Has the expert gone beyond the mandate? The importance of accurately defining the 'dispute' in expert determination agreements
Lepcanfin Pty Ltd v Lepfin Pty Ltd  NSWCA 155
Contracting parties often agree to refer disputes arising under their commercial, or construction, contracts to a mandatory expert determination process as a threshold dispute resolution step prior to any arbitration or litigation. To give effect to such an expert determination process, parties will include in their contract an Expert Determination Agreement (EDA). An integral part of the EDA will be the parties' definition of a 'dispute' which is capable of being referred to the expert for determination.
What happens when the parties disagree as to whether a dispute actually arising under the contract comes within the EDA definition of 'dispute'? And, consequently, when one of those parties believes the expert has exceeded the contractual mandate and considered issues outside the 'dispute'? Will a court uphold the resulting expert determination as enforceable?

* _Entries shown_
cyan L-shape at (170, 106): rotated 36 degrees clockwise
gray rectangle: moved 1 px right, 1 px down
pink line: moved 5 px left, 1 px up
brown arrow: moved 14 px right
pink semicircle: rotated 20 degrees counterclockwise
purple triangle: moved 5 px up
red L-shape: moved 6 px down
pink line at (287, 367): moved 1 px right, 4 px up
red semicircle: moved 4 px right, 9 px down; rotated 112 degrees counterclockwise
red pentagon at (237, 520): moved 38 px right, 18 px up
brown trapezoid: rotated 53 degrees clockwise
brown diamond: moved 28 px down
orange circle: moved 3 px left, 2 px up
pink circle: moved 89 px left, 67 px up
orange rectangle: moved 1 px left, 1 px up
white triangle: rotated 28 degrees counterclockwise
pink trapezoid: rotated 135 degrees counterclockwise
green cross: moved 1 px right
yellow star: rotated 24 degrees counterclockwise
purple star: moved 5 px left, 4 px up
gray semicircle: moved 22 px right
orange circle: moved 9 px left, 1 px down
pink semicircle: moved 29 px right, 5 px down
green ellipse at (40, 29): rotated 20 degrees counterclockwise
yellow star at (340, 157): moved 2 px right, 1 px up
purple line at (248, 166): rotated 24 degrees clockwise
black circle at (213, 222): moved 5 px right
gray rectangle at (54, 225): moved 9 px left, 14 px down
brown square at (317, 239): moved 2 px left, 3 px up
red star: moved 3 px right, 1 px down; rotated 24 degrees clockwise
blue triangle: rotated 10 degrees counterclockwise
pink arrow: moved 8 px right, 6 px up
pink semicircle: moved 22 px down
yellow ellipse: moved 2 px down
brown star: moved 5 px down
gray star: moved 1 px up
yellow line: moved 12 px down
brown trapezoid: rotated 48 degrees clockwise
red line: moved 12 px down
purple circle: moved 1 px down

* _Brief 1_
According to the article on expert determination agreements, what do parties include in their contract to give effect to an expert determination process?
* _Brief 2_
Copy word for word the stretch of the article on expert determination agreements from "What happens when" through "determination as enforceable?".
* _Brief 3_
Pick up the article on expert determination agreements at the point where it stops and carry it forward.
None of the entries are needed for this work.

* _Written reply 1_
They include an Expert Determination Agreement (EDA).

* _Written reply 2_
What happens when the parties disagree as to whether a dispute actually arising under the contract comes within the EDA definition of 'dispute'? And, consequently, when one of those parties believes the expert has exceeded the contractual mandate and considered issues outside the 'dispute'? Will a court uphold the resulting expert determination as enforceable?

* _Written reply 3_
A recent decision of the New South Wales Court of Appeal in Lepcanfin Pty Ltd v Lepfin Pty Ltd  NSWCA 155 has provided insight into the extent to which courts will interpret parties' EDAs as providing a broad ambit for experts to resolve disputes under contract, and pursuant to an EDA.
The dispute concerned a Development Deed (the Deed) for the development of land in Leppington NSW. Under the Deed, Lepcon Pty Ltd (Lepcon) was required to advance to Lepfin Pty Ltd (Lepfin) the amount of $3.9 million by way of interest-free loan for working capital purposes. However, Lepcon only paid $1,143,332.56 of the $3.9 million. The contract stipulated that any shortfalls in Lepcon's payments were to be captured by a corresponding increase to a Facilitation Fee (the Top Up Fee) payable to Lepcanfin Pty Ltd (Lepcanfin). The Deed required the parties to use "reasonable endeavours to resolve the Dispute by negotiation", and if unsuccessful, the parties were required to proceed to dispute resolution by expert determination; "If the Dispute is not resolved, the parties must within the 14 day period use reasonable endeavours to appoint an expert (Expert) by agreement." If consensus on an expert could not be reached, the parties could request an expert be appointed by the President of a professional body, such as the President of the Law Society of NSW.
Lepcon failed to provide the entirety of the working capital required under the Deed, or to pay the shortfall in working capital through the Top Up Fee, and Lepcanfin issued corresponding Notices of Default in relation to each of Lepcon's defaults under the Deed.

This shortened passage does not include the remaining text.